Source data:
++++++++++
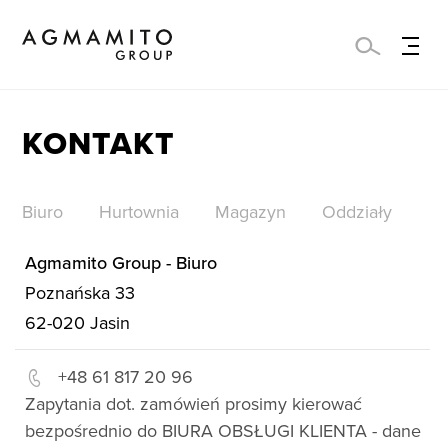
KONTAKT
Biuro
Hurtownia
Magazyn
Oddziały
Agmamito Group - Biuro
Poznańska 33
62-020
Jasin
+48 61 817 20 96
Zapytania dot. zamówień prosimy kierować
bezpośrednio do BIURA OBSŁUGI KLIENTA - dane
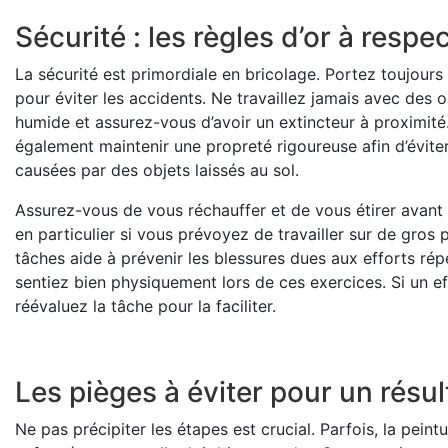
Sécurité : les règles d’or à respe
La sécurité est primordiale en bricolage. Portez toujours
pour éviter les accidents. Ne travaillez jamais avec des 
humide et assurez-vous d’avoir un extincteur à proximité.
également maintenir une propreté rigoureuse afin d’évite
causées par des objets laissés au sol.
Assurez-vous de vous réchauffer et de vous étirer avan
en particulier si vous prévoyez de travailler sur de gros
tâches aide à prévenir les blessures dues aux efforts ré
sentiez bien physiquement lors de ces exercices. Si un ef
réévaluez la tâche pour la faciliter.
Les pièges à éviter pour un résul
Ne pas précipiter les étapes est crucial. Parfois, la peint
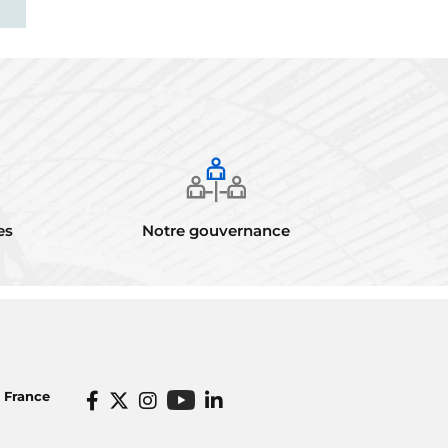
es
Notre gouvernance
o France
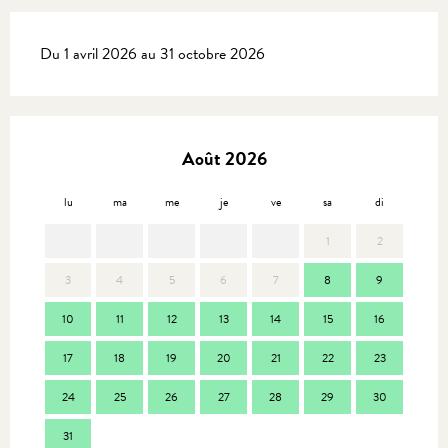
Du 1 avril 2026 au 31 octobre 2026
Août 2026
lu
ma
me
je
ve
sa
di
lu
1
2
3
4
5
6
7
8
9
7
10
11
12
13
14
15
16
14
17
18
19
20
21
22
23
21
24
25
26
27
28
29
30
28
31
++++++++++
Your task: Print the material above exactly, skipping its images.

Task output:
KONTAKT
Biuro
Hurtownia
Magazyn
Oddziały
Agmamito Group - Biuro
Poznańska 33
62-020
Jasin
+48 61 817 20 96
Zapytania dot. zamówień prosimy kierować
bezpośrednio do BIURA OBSŁUGI KLIENTA - dane
Sécurité : les règles d’or à respe
La sécurité est primordiale en bricolage. Portez toujours
pour éviter les accidents. Ne travaillez jamais avec des 
humide et assurez-vous d’avoir un extincteur à proximité.
également maintenir une propreté rigoureuse afin d’évite
causées par des objets laissés au sol.
Assurez-vous de vous réchauffer et de vous étirer avan
en particulier si vous prévoyez de travailler sur de gros
tâches aide à prévenir les blessures dues aux efforts ré
sentiez bien physiquement lors de ces exercices. Si un ef
réévaluez la tâche pour la faciliter.
Les pièges à éviter pour un résul
Ne pas précipiter les étapes est crucial. Parfois, la peint
es
Notre gouvernance
o France
Du 1 avril 2026 au 31 octobre 2026
Août 2026
lu
ma
me
je
ve
sa
di
lu
1
2
3
4
5
6
7
8
9
7
10
11
12
13
14
15
16
14
17
18
19
20
21
22
23
21
24
25
26
27
28
29
30
28
31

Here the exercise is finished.